Australia is to increase budget allocations for its proposed multi-mission endurance unmanned air vehicle requirement to more than A$1 billion ($740 million), but will defer a decision on whether to replace or upgrade its Lockheed Martin AP-3C Orion maritime patrol aircraft for more than two years. Plans have also been unveiled for a first block upgrade of the Royal Australian Air Force’s Boeing 737 Wedgetail airborne early warning and control aircraft and to expand support for the service’s Boeing F-18A/B fighters.

Australia’s newly released 10-year defence capability plan proposes acquisitions worth A$51 billion between 2006 and 2016, with 26% of this total to support aviation requirements.

The plan proposes a combined replacement project for the Royal Australian Navy’s Sikorsky S-70B Seahawk and Kaman SH-2G(A) Super Seasprite helicopters, although decisions have yet to be made on whether to retain the Seasprites.
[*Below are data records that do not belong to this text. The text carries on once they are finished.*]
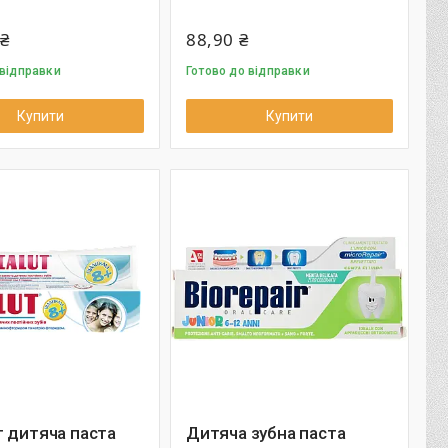
 ₴
88,90 ₴
 відправки
Готово до відправки
Купити
Купити
 дитяча паста
Дитяча зубна паста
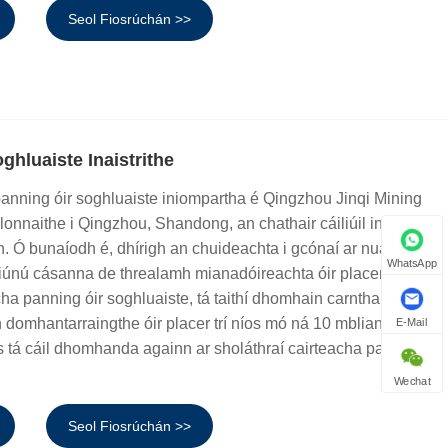
Seol Fiosrúchán >>
ghluaiste Inaistrithe
 panning óir soghluaiste iniompartha é Qingzhou Jinqi Mining
 lonnaithe i Qingzhou, Shandong, an chathair cáiliúil innealra
. Ó bunaíodh é, dhírigh an chuideachta i gcónaí ar nuálaíocht
WhatsApp
riúnú cásanna de threalamh mianadóireachta óir placer. Mar
cha panning óir soghluaiste, tá taithí dhomhain carntha againn i
 domhantarraingthe óir placer trí níos mó ná 10 mbliana de
E-Mail
 tá cáil dhomhanda againn ar sholáthraí cairteacha panning
Wechat
Seol Fiosrúchán >>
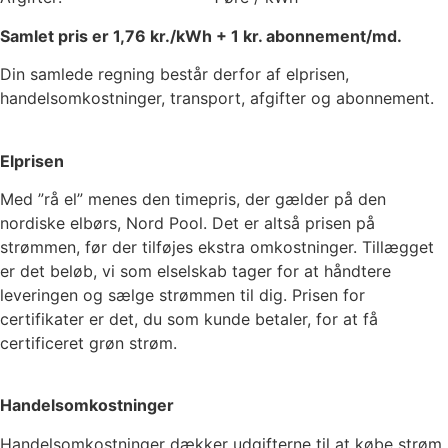
Samlet pris er
1,76
kr./kWh +
1
kr. abonnement/md.
Din samlede regning består derfor af elprisen,
handelsomkostninger, transport, afgifter og abonnement.
Elprisen
Med ”rå el” menes den timepris, der gælder på den
nordiske elbørs, Nord Pool. Det er altså prisen på
strømmen, før der tilføjes ekstra omkostninger. Tillægget
er det beløb, vi som elselskab tager for at håndtere
leveringen og sælge strømmen til dig. Prisen for
certifikater er det, du som kunde betaler, for at få
certificeret grøn strøm.
Handelsomkostninger
Handelsomkostninger dækker udgifterne til at købe strøm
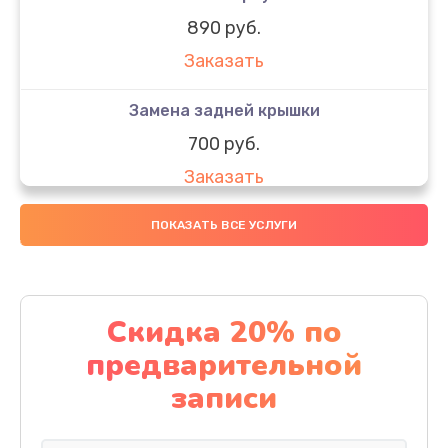
890 руб.
Заказать
Замена задней крышки
700 руб.
Заказать
Комплексная чистка
ПОКАЗАТЬ ВСЕ УСЛУГИ
900 руб.
Заказать
Скидка 20% по
Замена стекла
предварительной
1100 руб.
записи
Заказать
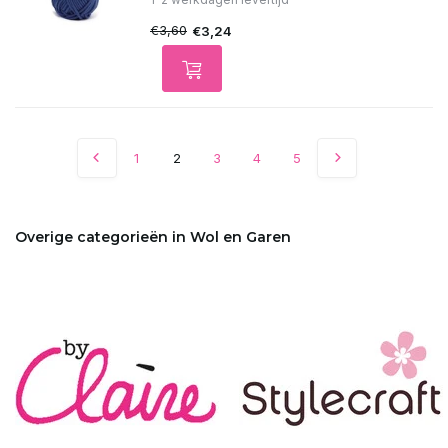
€3,60
€3,24
1
2
3
4
5
Overige categorieën in Wol en Garen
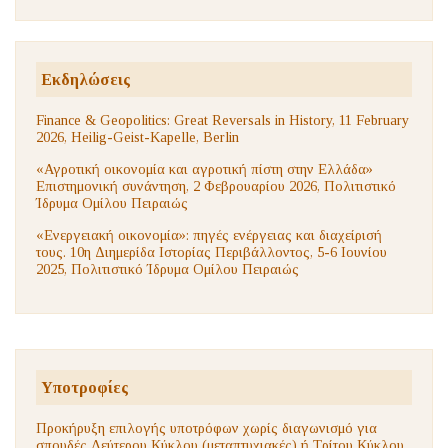
Εκδηλώσεις
Finance & Geopolitics: Great Reversals in History, 11 February
2026, Heilig-Geist-Kapelle, Berlin
«Αγροτική οικονομία και αγροτική πίστη στην Ελλάδα»
Επιστημονική συνάντηση, 2 Φεβρουαρίου 2026, Πολιτιστικό
Ίδρυμα Ομίλου Πειραιώς
«Ενεργειακή οικονομία»: πηγές ενέργειας και διαχείρισή
τους. 10η Διημερίδα Ιστορίας Περιβάλλοντος, 5-6 Ιουνίου
2025, Πολιτιστικό Ίδρυμα Ομίλου Πειραιώς
Υποτροφίες
Προκήρυξη επιλογής υποτρόφων χωρίς διαγωνισμό για
σπουδές Δεύτερου Κύκλου (μεταπτυχιακές) ή Τρίτου Κύκλου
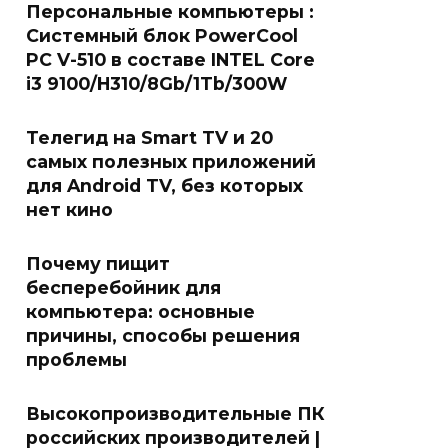
Персональные компьютеры :
Системный блок PowerCool
PC V-510 в составе INTEL Core
i3 9100/H310/8Gb/1Tb/300W
Телегид на Smart TV и 20
самых полезных приложений
для Android TV, без которых
нет кино
Почему пищит
бесперебойник для
компьютера: основные
причины, способы решения
проблемы
Высокопроизводительные ПК
российских производителей |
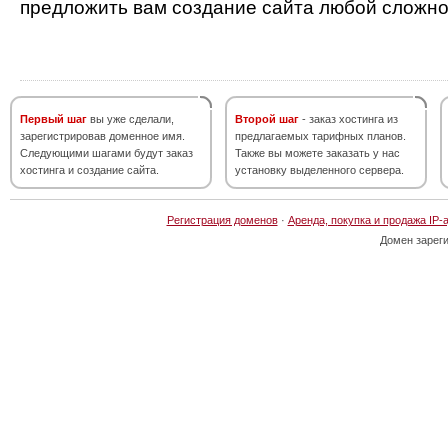
предложить вам создание сайта любой сложно
Первый шаг
вы уже сделали,
Второй шаг
- заказ хостинга из
зарегистрировав доменное имя.
предлагаемых тарифных планов.
Следующими шагами будут заказ
Также вы можете заказать у нас
хостинга и создание сайта.
установку выделенного сервера.
Регистрация доменов
·
Аренда, покупка и продажа IP-
Домен зарег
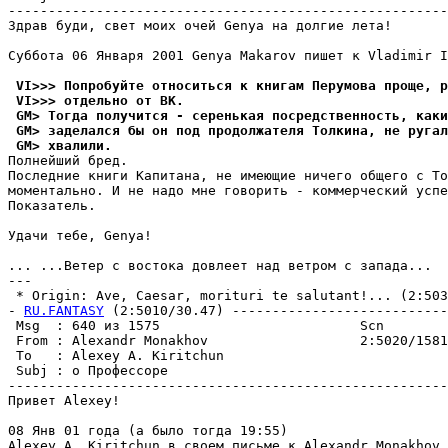
-------------------------------------------------------
Здрав буди, свет моих очей Genya на долгие лета!

Суббота 06 Января 2001 Genya Makarov пишет к Vladimir I
 VI>>> Попpобyйте относиться к книгам Пеpyмова проще, р
 VI>>> отдельно от ВК.
 GM> Тогда получится - серенькая посредственность, как
 GM> заделался бы он под продолжателя Толкина, не ругал
 GM> хвалили.
Полнейший бpед.

Последние книги Капитана, не имеющие ничего общего с То
моментально. И не надо мне говорить - коммерческий успе
Показатель.

Удачи тебе, Genya!

... ...Ветеp с востока довлеет над ветром с запада...

---

 * Origin: Ave, Caesar, morituri te salutant!... (2:5036
- 
RU.FANTASY
 (2:5010/30.47) ---------------------------
 Msg  : 640 из 1575                         Scn        
 From : Alexandr Monakhov                   2:5020/1581
 To   : Alexey A. Kiritchun                            
 Subj : о Профессоре                                   
-------------------------------------------------------
Привет Alexey!

08 Янв 01 года (а было тогда 19:55)

Alexey A. Kiritchun в своем письме к Alexandr Monakhov 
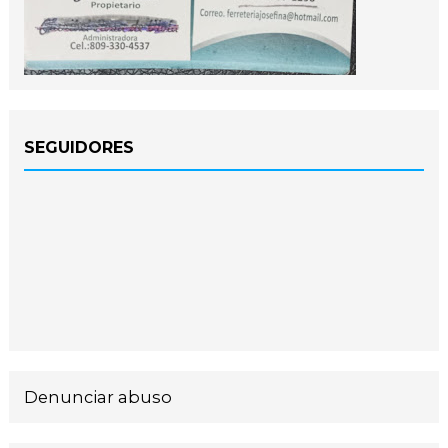
SEGUIDORES
Denunciar abuso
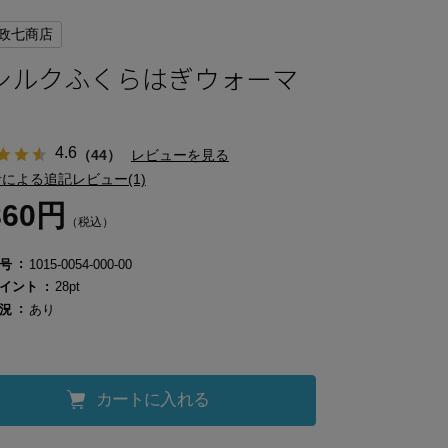
政七商店
シルクふくらはぎウォーマ
4.6
（44）
レビューを見る
による追記レビュー(1)
860円
（税込）
号
1015-0054-000-00
イント
28pt
況
あり
カートに入れる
Designated Project Air 9000 Phase 8, the effort aims to deliver a common maritime combat helicopter type to enter service between 2017 and 2019 at an expected cost of A$2.5-3.5 billion. It also confirms that final government funding approvals to acquire Lockheed Martin F-35 Joint Strike Fighters will occur during Australia’s 2008-9 financial year.

The Wedgetail upgrade is forecast as costing up to A$50 million and will provide the aircraft with expanded datalinks and an ability to identify maritime targets. The new capabilities are expected to be operationally available between 2018 and 2020.
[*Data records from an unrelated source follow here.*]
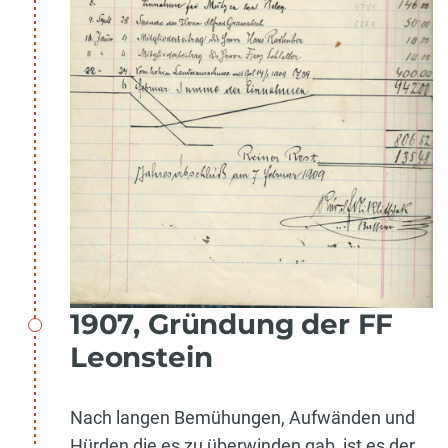
1907, Gründung der FF
Leonstein
Nach langen Bemühungen, Aufwänden und
Hürden die es zu überwinden gab, ist es der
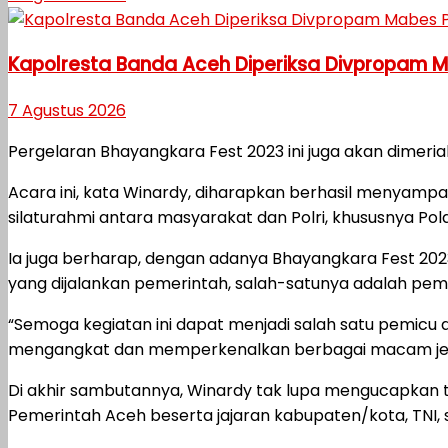
Kapolresta Banda Aceh Diperiksa Divpropam Mab
7 Agustus 2026
Pergelaran Bhayangkara Fest 2023 ini juga akan dimeriah
Acara ini, kata Winardy, diharapkan berhasil menyamp
silaturahmi antara masyarakat dan Polri, khususnya Pol
Ia juga berharap, dengan adanya Bhayangkara Fest 20
yang dijalankan pemerintah, salah-satunya adalah pem
“Semoga kegiatan ini dapat menjadi salah satu pemicu
mengangkat dan memperkenalkan berbagai macam jenis kul
Di akhir sambutannya, Winardy tak lupa mengucapkan te
Pemerintah Aceh beserta jajaran kabupaten/kota, TNI, s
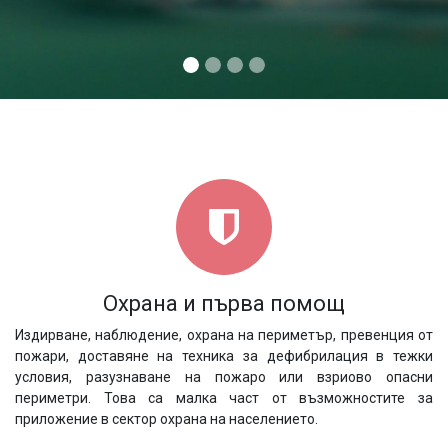
Охрана и първа помощ
Издирване, наблюдение, охрана на периметър, превенция от
пожари, доставяне на техника за дефибрилация в тежки
условия, разузнаване на пожаро или взриово опасни
периметри. Това са малка част от възможностите за
приложение в сектор охрана на населението.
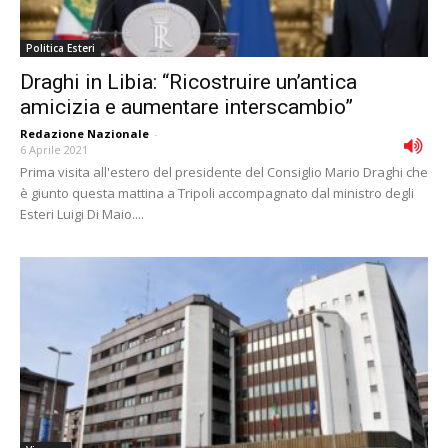
Politica Esteri
Draghi in Libia: “Ricostruire un’antica
amicizia e aumentare interscambio”
Redazione Nazionale
-
6 Aprile 2021
Prima visita all'estero del presidente del Consiglio Mario Draghi che
è giunto questa mattina a Tripoli accompagnato dal ministro degli
Esteri Luigi Di Maio....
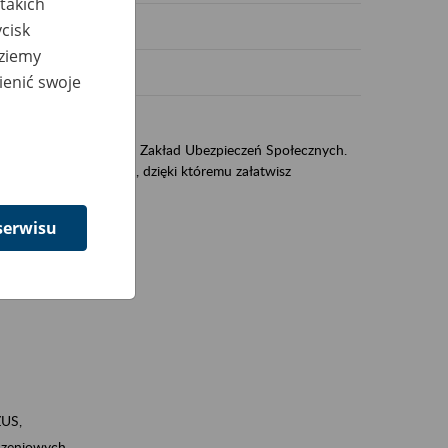
takich
cisk
dziemy
ienić swoje
US
sług świadczonych przez Zakład Ubezpieczeń Społecznych.
jest portal PUE/eZUS, dzięki któremu załatwisz
serwisu
ZUS,
zeniowych,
An expansion to the RAAF’s current F-18 centre barrel replacement programme will cost A$600-750 million and is intended to ensure sufficient aircraft remain in service until the planned introduction of the JSF. The plan also confirms a proposed A$350-450 million mid-life upgrade to the RAAF’s BAE Systems Hawk 127 lead-in fighter trainers, to be implemented between 2017 and 2019.

The budget increase for the first phase of Australia’s planned Project Air 7000 multi-mission endurance UAV requirement represents a 25% increase on previous 10-year plan provisions of between A$750 million and A$1 billion. Final government approvals are proposed for the 2007-8 financial year, with a restricted tender process expected to be launched next year between General Atomics Aeronautical Systems and Northrop Grumman.

The deferral of the Project Air 7000 Phase 2 AP-3C replacement or upgrade programme will be offset by a “capability assurance programme” for the Orions worth A$245-330 million over the next five years. A replacement aircraft programme is expected to cost A$3.5-4.5 billion, with final approval to occur from 2011-14 and the new platform to enter service from 2015-17.